- _Instructions for the task_: Set the listing down again, exactly as it stands below.

- _Input data_:
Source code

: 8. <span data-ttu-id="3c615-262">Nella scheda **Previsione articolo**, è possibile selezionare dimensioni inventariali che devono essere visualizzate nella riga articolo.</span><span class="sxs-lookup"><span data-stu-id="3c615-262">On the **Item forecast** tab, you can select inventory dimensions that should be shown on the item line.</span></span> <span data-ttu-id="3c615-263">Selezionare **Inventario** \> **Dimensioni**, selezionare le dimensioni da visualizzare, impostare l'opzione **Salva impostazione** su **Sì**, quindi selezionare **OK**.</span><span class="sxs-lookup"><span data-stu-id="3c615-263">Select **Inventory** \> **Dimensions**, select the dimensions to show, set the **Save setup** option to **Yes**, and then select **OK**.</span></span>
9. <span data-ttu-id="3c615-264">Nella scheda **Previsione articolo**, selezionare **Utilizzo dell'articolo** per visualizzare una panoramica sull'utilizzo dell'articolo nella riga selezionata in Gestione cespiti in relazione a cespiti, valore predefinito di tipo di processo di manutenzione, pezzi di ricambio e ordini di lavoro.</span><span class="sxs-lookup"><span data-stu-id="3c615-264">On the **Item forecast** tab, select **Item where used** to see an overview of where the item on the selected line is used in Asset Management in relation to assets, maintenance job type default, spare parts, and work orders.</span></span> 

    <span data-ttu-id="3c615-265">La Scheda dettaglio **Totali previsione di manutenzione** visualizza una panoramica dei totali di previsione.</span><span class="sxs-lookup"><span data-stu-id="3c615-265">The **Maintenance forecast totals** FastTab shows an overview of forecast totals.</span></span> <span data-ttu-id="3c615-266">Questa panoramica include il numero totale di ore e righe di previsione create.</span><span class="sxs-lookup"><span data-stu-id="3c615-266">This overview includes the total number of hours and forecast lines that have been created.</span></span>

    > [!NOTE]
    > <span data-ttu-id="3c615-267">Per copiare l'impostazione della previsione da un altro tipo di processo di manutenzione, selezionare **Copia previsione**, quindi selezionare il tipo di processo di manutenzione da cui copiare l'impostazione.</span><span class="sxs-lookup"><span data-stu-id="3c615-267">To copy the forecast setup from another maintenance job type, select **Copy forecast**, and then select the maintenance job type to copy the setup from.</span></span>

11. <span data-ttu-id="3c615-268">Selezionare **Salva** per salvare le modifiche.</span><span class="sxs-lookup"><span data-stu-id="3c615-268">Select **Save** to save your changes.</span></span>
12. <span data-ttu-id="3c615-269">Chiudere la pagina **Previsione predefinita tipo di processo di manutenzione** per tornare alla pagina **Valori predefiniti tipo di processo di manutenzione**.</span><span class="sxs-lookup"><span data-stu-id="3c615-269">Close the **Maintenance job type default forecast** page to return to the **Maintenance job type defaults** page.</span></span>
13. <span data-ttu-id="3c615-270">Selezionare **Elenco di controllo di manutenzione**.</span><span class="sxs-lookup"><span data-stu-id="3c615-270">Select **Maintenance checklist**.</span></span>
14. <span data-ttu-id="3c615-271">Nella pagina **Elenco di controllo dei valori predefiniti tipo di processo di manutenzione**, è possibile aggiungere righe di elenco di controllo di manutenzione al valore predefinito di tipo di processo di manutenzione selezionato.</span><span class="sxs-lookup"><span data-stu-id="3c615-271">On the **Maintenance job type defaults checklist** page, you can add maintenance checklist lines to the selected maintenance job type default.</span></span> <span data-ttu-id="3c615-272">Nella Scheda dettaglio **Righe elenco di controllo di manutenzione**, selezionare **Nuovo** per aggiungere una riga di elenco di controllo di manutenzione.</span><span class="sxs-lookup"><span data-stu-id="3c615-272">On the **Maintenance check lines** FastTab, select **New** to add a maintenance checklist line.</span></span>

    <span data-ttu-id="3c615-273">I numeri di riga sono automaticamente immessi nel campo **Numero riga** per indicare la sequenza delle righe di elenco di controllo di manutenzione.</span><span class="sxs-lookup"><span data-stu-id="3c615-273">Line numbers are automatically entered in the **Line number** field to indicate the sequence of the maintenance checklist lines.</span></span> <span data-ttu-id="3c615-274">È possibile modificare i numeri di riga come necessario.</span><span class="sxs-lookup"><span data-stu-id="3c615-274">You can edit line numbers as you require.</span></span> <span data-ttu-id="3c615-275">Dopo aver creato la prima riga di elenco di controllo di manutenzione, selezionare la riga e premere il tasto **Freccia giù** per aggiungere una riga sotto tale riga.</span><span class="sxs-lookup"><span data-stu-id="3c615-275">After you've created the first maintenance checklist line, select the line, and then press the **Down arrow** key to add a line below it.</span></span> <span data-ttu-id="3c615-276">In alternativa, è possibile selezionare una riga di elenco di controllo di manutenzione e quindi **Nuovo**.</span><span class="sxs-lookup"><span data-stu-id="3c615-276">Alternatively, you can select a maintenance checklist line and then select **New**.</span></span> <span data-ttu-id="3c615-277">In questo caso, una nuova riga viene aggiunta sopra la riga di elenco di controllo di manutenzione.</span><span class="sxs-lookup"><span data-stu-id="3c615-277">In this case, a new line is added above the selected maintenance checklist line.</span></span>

- _Exercise answer_:
Source code

: 8. <span data-ttu-id="3c615-262">Nella scheda **Previsione articolo**, è possibile selezionare dimensioni inventariali che devono essere visualizzate nella riga articolo.</span><span class="sxs-lookup"><span data-stu-id="3c615-262">On the **Item forecast** tab, you can select inventory dimensions that should be shown on the item line.</span></span> <span data-ttu-id="3c615-263">Selezionare **Inventario** \> **Dimensioni**, selezionare le dimensioni da visualizzare, impostare l'opzione **Salva impostazione** su **Sì**, quindi selezionare **OK**.</span><span class="sxs-lookup"><span data-stu-id="3c615-263">Select **Inventory** \> **Dimensions**, select the dimensions to show, set the **Save setup** option to **Yes**, and then select **OK**.</span></span>
9. <span data-ttu-id="3c615-264">Nella scheda **Previsione articolo**, selezionare **Utilizzo dell'articolo** per visualizzare una panoramica sull'utilizzo dell'articolo nella riga selezionata in Gestione cespiti in relazione a cespiti, valore predefinito di tipo di processo di manutenzione, pezzi di ricambio e ordini di lavoro.</span><span class="sxs-lookup"><span data-stu-id="3c615-264">On the **Item forecast** tab, select **Item where used** to see an overview of where the item on the selected line is used in Asset Management in relation to assets, maintenance job type default, spare parts, and work orders.</span></span> 

    <span data-ttu-id="3c615-265">La Scheda dettaglio **Totali previsione di manutenzione** visualizza una panoramica dei totali di previsione.</span><span class="sxs-lookup"><span data-stu-id="3c615-265">The **Maintenance forecast totals** FastTab shows an overview of forecast totals.</span></span> <span data-ttu-id="3c615-266">Questa panoramica include il numero totale di ore e righe di previsione create.</span><span class="sxs-lookup"><span data-stu-id="3c615-266">This overview includes the total number of hours and forecast lines that have been created.</span></span>

    > [!NOTE]
    > <span data-ttu-id="3c615-267">Per copiare l'impostazione della previsione da un altro tipo di processo di manutenzione, selezionare **Copia previsione**, quindi selezionare il tipo di processo di manutenzione da cui copiare l'impostazione.</span><span class="sxs-lookup"><span data-stu-id="3c615-267">To copy the forecast setup from another maintenance job type, select **Copy forecast**, and then select the maintenance job type to copy the setup from.</span></span>

11. <span data-ttu-id="3c615-268">Selezionare **Salva** per salvare le modifiche.</span><span class="sxs-lookup"><span data-stu-id="3c615-268">Select **Save** to save your changes.</span></span>
12. <span data-ttu-id="3c615-269">Chiudere la pagina **Previsione predefinita tipo di processo di manutenzione** per tornare alla pagina **Valori predefiniti tipo di processo di manutenzione**.</span><span class="sxs-lookup"><span data-stu-id="3c615-269">Close the **Maintenance job type default forecast** page to return to the **Maintenance job type defaults** page.</span></span>
13. <span data-ttu-id="3c615-270">Selezionare **Elenco di controllo di manutenzione**.</span><span class="sxs-lookup"><span data-stu-id="3c615-270">Select **Maintenance checklist**.</span></span>
14. <span data-ttu-id="3c615-271">Nella pagina **Elenco di controllo dei valori predefiniti tipo di processo di manutenzione**, è possibile aggiungere righe di elenco di controllo di manutenzione al valore predefinito di tipo di processo di manutenzione selezionato.</span><span class="sxs-lookup"><span data-stu-id="3c615-271">On the **Maintenance job type defaults checklist** page, you can add maintenance checklist lines to the selected maintenance job type default.</span></span> <span data-ttu-id="3c615-272">Nella Scheda dettaglio **Righe elenco di controllo di manutenzione**, selezionare **Nuovo** per aggiungere una riga di elenco di controllo di manutenzione.</span><span class="sxs-lookup"><span data-stu-id="3c615-272">On the **Maintenance check lines** FastTab, select **New** to add a maintenance checklist line.</span></span>

    <span data-ttu-id="3c615-273">I numeri di riga sono automaticamente immessi nel campo **Numero riga** per indicare la sequenza delle righe di elenco di controllo di manutenzione.</span><span class="sxs-lookup"><span data-stu-id="3c615-273">Line numbers are automatically entered in the **Line number** field to indicate the sequence of the maintenance checklist lines.</span></span> <span data-ttu-id="3c615-274">È possibile modificare i numeri di riga come necessario.</span><span class="sxs-lookup"><span data-stu-id="3c615-274">You can edit line numbers as you require.</span></span> <span data-ttu-id="3c615-275">Dopo aver creato la prima riga di elenco di controllo di manutenzione, selezionare la riga e premere il tasto **Freccia giù** per aggiungere una riga sotto tale riga.</span><span class="sxs-lookup"><span data-stu-id="3c615-275">After you've created the first maintenance checklist line, select the line, and then press the **Down arrow** key to add a line below it.</span></span> <span data-ttu-id="3c615-276">In alternativa, è possibile selezionare una riga di elenco di controllo di manutenzione e quindi **Nuovo**.</span><span class="sxs-lookup"><span data-stu-id="3c615-276">Alternatively, you can select a maintenance checklist line and then select **New**.</span></span> <span data-ttu-id="3c615-277">In questo caso, una nuova riga viene aggiunta sopra la riga di elenco di controllo di manutenzione.</span><span class="sxs-lookup"><span data-stu-id="3c615-277">In this case, a new line is added above the selected maintenance checklist line.</span></span>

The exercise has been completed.